Tracy on Inspector General Opening: "We've been at an impasse"

Sen. Jil Tracy (R-Quincy), the chair of the Legislative Ethics Commission, says partisan politics is playing too much of a role in the effort to fill the Legislative Inspector General job, recently vacated by retired Judge Carol Pope.

Call it the fox guarding the hen house or the inmates running the asylum, but legislators are deadlocked on who they want to hire to investigate the General Assembly on ethics complaints.

Former appellate judge Carol Pope recently resigned as LIG after criticizing a legislative ethics bill that she said “watered down” her office making it harder to begin investigations into lawmakers.

Sen.
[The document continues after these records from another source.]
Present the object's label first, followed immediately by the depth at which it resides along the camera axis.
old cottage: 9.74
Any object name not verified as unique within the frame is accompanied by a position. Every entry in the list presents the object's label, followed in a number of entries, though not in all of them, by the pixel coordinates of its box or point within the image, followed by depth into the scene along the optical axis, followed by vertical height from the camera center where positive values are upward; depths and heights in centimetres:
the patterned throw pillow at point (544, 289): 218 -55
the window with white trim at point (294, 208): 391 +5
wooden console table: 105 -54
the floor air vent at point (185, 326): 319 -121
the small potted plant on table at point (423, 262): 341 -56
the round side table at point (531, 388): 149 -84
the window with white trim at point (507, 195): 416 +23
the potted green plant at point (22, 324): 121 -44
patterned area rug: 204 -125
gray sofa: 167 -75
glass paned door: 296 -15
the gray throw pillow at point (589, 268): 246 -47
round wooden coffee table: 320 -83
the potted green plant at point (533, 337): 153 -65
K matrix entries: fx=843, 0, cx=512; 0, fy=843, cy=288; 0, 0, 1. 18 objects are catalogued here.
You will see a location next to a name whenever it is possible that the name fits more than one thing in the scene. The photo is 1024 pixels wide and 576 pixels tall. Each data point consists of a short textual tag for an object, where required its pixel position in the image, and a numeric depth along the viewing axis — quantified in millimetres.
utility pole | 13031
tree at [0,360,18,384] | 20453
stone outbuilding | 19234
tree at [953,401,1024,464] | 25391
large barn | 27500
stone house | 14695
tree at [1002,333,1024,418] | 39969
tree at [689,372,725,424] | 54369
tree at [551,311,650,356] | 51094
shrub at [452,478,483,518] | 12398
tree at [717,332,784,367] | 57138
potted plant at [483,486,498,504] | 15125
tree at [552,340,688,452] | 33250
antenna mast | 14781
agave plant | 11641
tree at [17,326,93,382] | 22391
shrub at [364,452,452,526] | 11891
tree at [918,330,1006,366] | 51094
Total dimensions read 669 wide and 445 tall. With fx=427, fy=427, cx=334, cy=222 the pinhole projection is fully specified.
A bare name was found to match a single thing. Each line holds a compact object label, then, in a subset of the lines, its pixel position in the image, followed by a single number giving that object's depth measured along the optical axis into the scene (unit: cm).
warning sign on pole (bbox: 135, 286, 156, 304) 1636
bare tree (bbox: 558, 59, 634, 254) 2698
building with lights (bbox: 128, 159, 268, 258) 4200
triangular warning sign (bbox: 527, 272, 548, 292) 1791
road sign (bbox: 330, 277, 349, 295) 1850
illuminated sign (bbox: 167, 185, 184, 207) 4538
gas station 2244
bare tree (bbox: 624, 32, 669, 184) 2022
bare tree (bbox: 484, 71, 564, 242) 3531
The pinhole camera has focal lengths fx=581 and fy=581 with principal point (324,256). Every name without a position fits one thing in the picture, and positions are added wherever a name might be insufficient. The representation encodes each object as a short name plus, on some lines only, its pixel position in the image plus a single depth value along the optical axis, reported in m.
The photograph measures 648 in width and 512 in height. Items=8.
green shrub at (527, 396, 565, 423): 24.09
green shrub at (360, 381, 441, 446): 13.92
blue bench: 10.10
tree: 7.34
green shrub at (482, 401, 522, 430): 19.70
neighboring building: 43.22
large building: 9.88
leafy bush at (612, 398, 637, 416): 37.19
Jil Tracy (R-Quincy) is criticizing Democrats on the bicameral, bipartisan Legislative Ethics Commission for pushing a candidate for LIG that wasn’t recommended by a search committee. She says Republicans are pushing to follow the recommendation of the independent search committee.
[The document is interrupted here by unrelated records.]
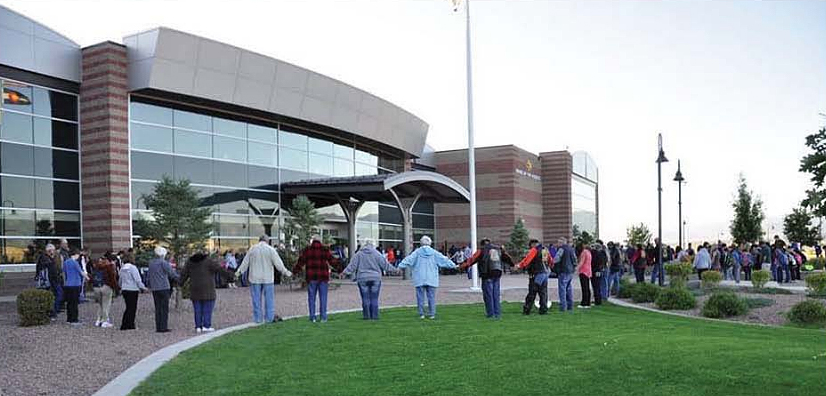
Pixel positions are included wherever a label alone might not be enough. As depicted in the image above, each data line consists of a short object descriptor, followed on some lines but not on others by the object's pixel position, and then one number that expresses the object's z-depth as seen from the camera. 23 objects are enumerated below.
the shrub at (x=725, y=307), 14.32
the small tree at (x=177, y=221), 21.11
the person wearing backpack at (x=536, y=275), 14.06
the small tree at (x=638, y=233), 66.05
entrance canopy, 29.62
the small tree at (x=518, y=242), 43.28
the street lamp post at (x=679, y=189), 27.73
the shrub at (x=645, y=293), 17.25
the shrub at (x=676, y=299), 15.63
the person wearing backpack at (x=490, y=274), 13.38
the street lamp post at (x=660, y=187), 23.11
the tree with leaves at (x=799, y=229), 42.06
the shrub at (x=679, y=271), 20.37
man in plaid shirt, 13.60
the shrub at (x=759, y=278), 19.06
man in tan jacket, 13.23
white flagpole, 22.27
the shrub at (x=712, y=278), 19.27
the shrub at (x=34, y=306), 13.87
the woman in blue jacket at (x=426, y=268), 13.58
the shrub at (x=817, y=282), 16.58
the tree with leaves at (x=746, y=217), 42.28
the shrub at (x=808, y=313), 12.91
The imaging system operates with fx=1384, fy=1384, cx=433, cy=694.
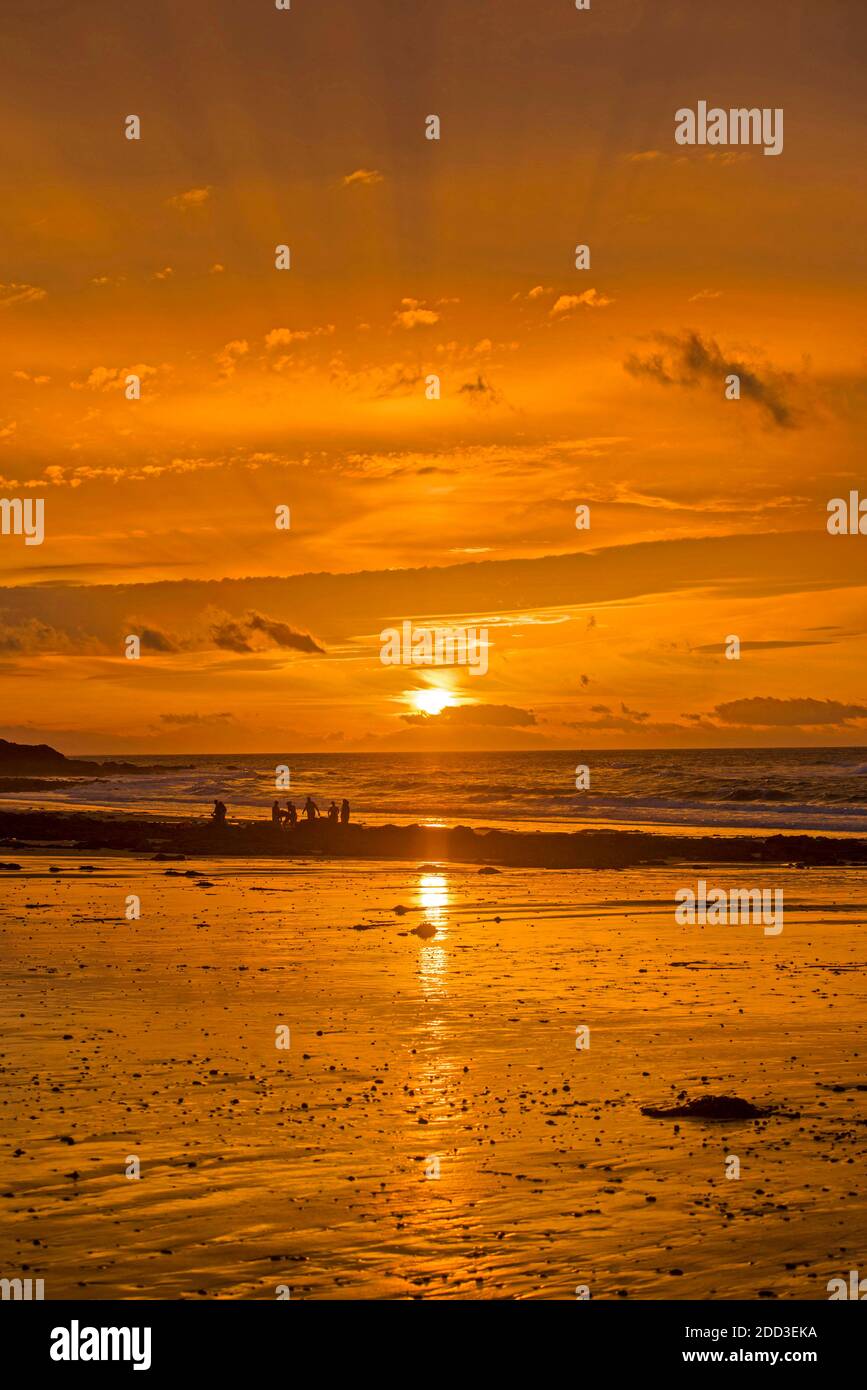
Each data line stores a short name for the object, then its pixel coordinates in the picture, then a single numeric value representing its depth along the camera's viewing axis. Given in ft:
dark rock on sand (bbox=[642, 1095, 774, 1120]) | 50.88
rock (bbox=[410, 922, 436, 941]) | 101.91
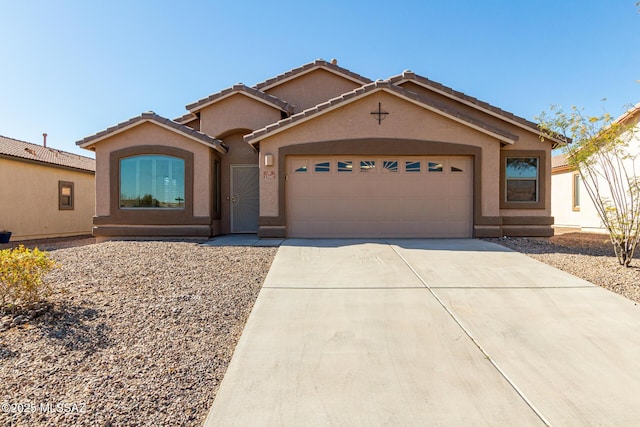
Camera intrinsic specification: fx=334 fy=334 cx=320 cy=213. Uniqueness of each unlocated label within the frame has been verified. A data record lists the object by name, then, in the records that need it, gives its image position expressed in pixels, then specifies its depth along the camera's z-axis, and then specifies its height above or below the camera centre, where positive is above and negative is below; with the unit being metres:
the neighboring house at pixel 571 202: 14.62 +0.41
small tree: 6.53 +1.09
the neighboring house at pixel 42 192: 12.52 +0.77
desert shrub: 3.93 -0.79
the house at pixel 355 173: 9.84 +1.14
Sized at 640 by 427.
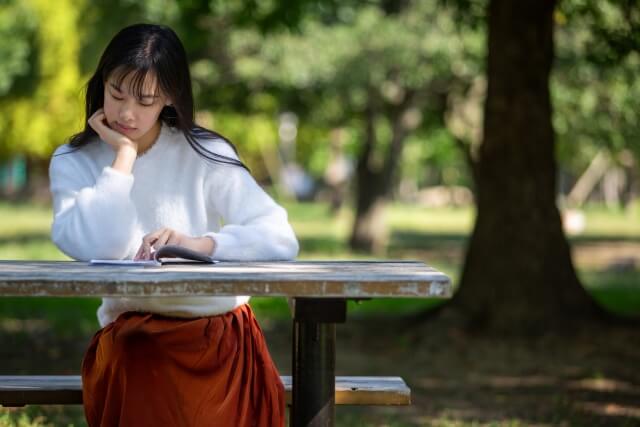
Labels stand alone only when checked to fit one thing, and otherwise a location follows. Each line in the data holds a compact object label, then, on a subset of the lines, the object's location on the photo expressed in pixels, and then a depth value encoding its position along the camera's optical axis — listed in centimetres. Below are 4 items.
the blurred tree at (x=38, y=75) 3427
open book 422
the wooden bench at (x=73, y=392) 518
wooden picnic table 365
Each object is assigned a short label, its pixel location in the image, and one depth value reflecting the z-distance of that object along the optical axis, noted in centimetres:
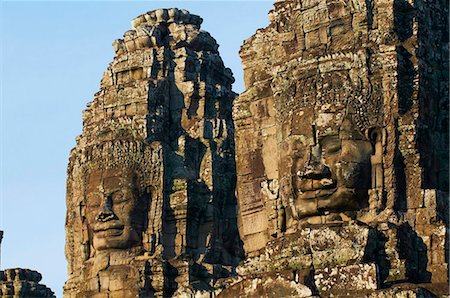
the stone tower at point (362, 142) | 3456
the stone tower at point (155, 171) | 4709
“The Republicans, basically, want to respect the process of the search committee,” Tracy said. “We want to respect that a citizen’s advisory group told us who they think the most qualified candidate is because, overwhelmingly, they favor the candidate that the Republicans [support.]”

Tracy says Democrats want a current inspector in the LIG office under Pope to get the job, but that person wasn’t recommended by the search committee.

Rep. Kelly Burke (D-Evergreen Park), who Chairs of the House Ethics Committee a sits on the Legislative Ethics Commission, declined an interview request from The Illinoize. But, she said in a statement that Republicans have politicized the process by allowing candidate names to be released.

“The Legislative Ethics [Commission’s] work, including the deliberations on the selection of the Legislative Inspector General, are intended to be bipartisan and confidential,” Burke said. “It is unfortunate that my Republican colleagues have failed to honor that tradition and have instead blocked good faith efforts to come to consensus on which qualified candidates to present to the General Assembly for final selection. Worse, they went public with the candidates' names and deliberately presented the career highlights of only their preferred candidate. In truth, both candidates have excellent experience and credentials. Both are former federal prosecutors and both have worked in the executive branch. They each have additional legal and government experience, but the Democratic members' preferred candidate has more germane experience as an inspector general and an investigator. We feel this experience has prepared him for the duties and demands of the LIG job. Both of these candidates have long careers in public service and deserve better treatment than they've received from the Republican members of the LEC.”

Tracy says the potential candidate’s names were leaked to a liberal political blog by one of the legislative leaders minutes after she sent a letter to legislative leaders informing them of the impasse.